TASK DETAILS: In the data that follows, find the line with "Програми та проекти"; transcribe it, every later line up to the one with "Mostrar stock de ubicac", and that line as well, exactly and with no others.

──────── EXERCISE MATERIALS

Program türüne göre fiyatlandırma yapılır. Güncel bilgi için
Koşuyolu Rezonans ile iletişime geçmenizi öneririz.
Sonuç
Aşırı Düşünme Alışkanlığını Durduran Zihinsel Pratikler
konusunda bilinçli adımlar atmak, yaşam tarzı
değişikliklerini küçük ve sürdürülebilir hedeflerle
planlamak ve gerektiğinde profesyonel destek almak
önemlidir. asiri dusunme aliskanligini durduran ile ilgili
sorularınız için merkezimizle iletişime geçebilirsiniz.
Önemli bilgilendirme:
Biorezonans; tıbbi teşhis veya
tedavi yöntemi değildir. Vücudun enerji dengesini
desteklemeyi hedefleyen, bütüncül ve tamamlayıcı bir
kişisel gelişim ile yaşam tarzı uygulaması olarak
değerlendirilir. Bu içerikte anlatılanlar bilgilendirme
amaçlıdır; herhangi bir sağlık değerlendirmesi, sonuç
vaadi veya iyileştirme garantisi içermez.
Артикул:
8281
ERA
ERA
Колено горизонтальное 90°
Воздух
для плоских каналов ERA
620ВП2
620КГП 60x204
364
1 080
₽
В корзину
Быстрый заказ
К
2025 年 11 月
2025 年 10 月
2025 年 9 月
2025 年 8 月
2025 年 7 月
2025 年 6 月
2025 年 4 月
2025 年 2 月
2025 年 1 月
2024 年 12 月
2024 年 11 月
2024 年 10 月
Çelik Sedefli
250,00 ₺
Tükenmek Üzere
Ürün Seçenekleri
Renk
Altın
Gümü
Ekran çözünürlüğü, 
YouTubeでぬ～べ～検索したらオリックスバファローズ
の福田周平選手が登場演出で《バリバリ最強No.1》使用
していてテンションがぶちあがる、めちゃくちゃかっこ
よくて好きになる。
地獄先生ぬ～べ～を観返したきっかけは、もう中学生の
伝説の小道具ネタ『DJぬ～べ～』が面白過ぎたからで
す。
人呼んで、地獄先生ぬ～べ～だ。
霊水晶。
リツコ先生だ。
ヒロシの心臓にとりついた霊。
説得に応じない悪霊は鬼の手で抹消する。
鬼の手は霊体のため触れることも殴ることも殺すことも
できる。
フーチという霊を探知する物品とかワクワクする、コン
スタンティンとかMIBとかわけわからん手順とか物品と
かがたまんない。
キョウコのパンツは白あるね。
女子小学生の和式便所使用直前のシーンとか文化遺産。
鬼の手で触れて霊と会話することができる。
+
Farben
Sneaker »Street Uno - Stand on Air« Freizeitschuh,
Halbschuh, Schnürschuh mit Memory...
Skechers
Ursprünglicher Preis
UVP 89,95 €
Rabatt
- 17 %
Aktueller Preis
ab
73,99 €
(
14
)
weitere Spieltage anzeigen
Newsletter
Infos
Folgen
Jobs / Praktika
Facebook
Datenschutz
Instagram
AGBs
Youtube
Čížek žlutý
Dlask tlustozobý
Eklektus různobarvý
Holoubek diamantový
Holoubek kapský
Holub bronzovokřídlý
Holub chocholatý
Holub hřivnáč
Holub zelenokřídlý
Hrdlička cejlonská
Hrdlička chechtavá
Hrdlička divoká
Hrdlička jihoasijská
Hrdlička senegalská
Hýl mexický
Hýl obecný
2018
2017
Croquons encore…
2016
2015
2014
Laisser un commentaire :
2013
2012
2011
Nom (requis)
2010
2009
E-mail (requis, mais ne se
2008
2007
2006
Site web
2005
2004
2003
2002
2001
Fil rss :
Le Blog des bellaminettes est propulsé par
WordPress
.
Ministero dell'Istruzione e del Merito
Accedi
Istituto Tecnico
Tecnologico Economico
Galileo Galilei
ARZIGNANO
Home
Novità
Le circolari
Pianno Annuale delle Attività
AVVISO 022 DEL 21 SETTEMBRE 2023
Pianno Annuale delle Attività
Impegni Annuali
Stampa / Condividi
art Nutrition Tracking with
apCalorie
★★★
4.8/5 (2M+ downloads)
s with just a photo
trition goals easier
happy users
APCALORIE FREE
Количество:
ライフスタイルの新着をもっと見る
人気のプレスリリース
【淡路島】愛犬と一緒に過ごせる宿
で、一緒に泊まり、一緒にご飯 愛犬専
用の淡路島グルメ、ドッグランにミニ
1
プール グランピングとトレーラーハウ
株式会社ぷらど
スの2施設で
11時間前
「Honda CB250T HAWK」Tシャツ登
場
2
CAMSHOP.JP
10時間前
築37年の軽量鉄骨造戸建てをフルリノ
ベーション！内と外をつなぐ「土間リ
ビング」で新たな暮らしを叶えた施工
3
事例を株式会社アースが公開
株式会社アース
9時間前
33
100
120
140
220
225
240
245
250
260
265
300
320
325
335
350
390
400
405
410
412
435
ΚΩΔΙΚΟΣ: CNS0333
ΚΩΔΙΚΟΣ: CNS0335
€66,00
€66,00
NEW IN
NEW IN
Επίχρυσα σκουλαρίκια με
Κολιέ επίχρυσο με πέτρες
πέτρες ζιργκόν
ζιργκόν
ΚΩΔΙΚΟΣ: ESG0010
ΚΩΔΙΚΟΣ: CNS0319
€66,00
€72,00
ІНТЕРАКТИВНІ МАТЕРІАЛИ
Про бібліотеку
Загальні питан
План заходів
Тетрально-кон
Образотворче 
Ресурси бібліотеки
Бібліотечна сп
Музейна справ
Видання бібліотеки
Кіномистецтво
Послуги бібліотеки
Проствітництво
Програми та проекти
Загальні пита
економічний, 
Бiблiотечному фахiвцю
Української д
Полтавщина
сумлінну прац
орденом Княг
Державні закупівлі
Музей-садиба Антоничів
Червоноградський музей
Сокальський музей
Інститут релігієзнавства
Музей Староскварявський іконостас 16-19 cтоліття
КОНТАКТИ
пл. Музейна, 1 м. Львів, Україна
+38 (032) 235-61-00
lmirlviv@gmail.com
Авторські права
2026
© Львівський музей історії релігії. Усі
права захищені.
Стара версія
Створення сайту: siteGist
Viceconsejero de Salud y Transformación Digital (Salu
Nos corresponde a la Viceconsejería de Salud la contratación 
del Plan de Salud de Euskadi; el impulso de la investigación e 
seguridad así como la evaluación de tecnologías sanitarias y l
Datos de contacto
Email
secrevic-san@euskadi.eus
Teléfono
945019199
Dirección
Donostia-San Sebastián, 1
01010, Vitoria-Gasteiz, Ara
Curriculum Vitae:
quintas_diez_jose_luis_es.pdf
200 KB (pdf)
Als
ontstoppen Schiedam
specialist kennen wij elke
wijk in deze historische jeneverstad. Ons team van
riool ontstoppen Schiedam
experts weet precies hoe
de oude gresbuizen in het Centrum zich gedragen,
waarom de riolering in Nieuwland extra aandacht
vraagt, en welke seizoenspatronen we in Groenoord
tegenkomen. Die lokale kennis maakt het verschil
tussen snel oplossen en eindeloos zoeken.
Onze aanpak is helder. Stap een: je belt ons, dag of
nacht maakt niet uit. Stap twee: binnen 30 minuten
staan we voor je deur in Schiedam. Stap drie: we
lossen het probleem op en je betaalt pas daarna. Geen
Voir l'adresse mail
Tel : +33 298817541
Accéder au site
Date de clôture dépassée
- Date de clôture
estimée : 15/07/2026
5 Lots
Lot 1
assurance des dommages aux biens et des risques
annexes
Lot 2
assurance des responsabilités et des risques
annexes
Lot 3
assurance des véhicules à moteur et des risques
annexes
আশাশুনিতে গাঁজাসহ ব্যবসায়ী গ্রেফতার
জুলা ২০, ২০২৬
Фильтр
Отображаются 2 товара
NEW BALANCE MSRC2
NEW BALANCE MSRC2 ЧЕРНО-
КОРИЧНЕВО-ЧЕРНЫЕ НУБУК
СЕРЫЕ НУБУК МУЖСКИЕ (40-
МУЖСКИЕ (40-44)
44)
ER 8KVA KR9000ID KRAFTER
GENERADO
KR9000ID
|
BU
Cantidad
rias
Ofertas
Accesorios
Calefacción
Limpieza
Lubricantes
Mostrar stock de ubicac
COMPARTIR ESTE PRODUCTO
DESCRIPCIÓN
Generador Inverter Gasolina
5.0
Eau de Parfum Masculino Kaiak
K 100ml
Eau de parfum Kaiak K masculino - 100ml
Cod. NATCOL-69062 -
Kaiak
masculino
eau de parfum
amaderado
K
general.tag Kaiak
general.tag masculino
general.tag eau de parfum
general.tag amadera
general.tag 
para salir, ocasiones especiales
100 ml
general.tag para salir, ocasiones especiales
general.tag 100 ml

────────────────

OUTPUT FOR THIS TASK:
Програми та проекти
Загальні пита
економічний, 
Бiблiотечному фахiвцю
Української д
Полтавщина
сумлінну прац
орденом Княг
Державні закупівлі
Музей-садиба Антоничів
Червоноградський музей
Сокальський музей
Інститут релігієзнавства
Музей Староскварявський іконостас 16-19 cтоліття
КОНТАКТИ
пл. Музейна, 1 м. Львів, Україна
+38 (032) 235-61-00
lmirlviv@gmail.com
Авторські права
2026
© Львівський музей історії релігії. Усі
права захищені.
Стара версія
Створення сайту: siteGist
Viceconsejero de Salud y Transformación Digital (Salu
Nos corresponde a la Viceconsejería de Salud la contratación 
del Plan de Salud de Euskadi; el impulso de la investigación e 
seguridad así como la evaluación de tecnologías sanitarias y l
Datos de contacto
Email
secrevic-san@euskadi.eus
Teléfono
945019199
Dirección
Donostia-San Sebastián, 1
01010, Vitoria-Gasteiz, Ara
Curriculum Vitae:
quintas_diez_jose_luis_es.pdf
200 KB (pdf)
Als
ontstoppen Schiedam
specialist kennen wij elke
wijk in deze historische jeneverstad. Ons team van
riool ontstoppen Schiedam
experts weet precies hoe
de oude gresbuizen in het Centrum zich gedragen,
waarom de riolering in Nieuwland extra aandacht
vraagt, en welke seizoenspatronen we in Groenoord
tegenkomen. Die lokale kennis maakt het verschil
tussen snel oplossen en eindeloos zoeken.
Onze aanpak is helder. Stap een: je belt ons, dag of
nacht maakt niet uit. Stap twee: binnen 30 minuten
staan we voor je deur in Schiedam. Stap drie: we
lossen het probleem op en je betaalt pas daarna. Geen
Voir l'adresse mail
Tel : +33 298817541
Accéder au site
Date de clôture dépassée
- Date de clôture
estimée : 15/07/2026
5 Lots
Lot 1
assurance des dommages aux biens et des risques
annexes
Lot 2
assurance des responsabilités et des risques
annexes
Lot 3
assurance des véhicules à moteur et des risques
annexes
আশাশুনিতে গাঁজাসহ ব্যবসায়ী গ্রেফতার
জুলা ২০, ২০২৬
Фильтр
Отображаются 2 товара
NEW BALANCE MSRC2
NEW BALANCE MSRC2 ЧЕРНО-
КОРИЧНЕВО-ЧЕРНЫЕ НУБУК
СЕРЫЕ НУБУК МУЖСКИЕ (40-
МУЖСКИЕ (40-44)
44)
ER 8KVA KR9000ID KRAFTER
GENERADO
KR9000ID
|
BU
Cantidad
rias
Ofertas
Accesorios
Calefacción
Limpieza
Lubricantes
Mostrar stock de ubicac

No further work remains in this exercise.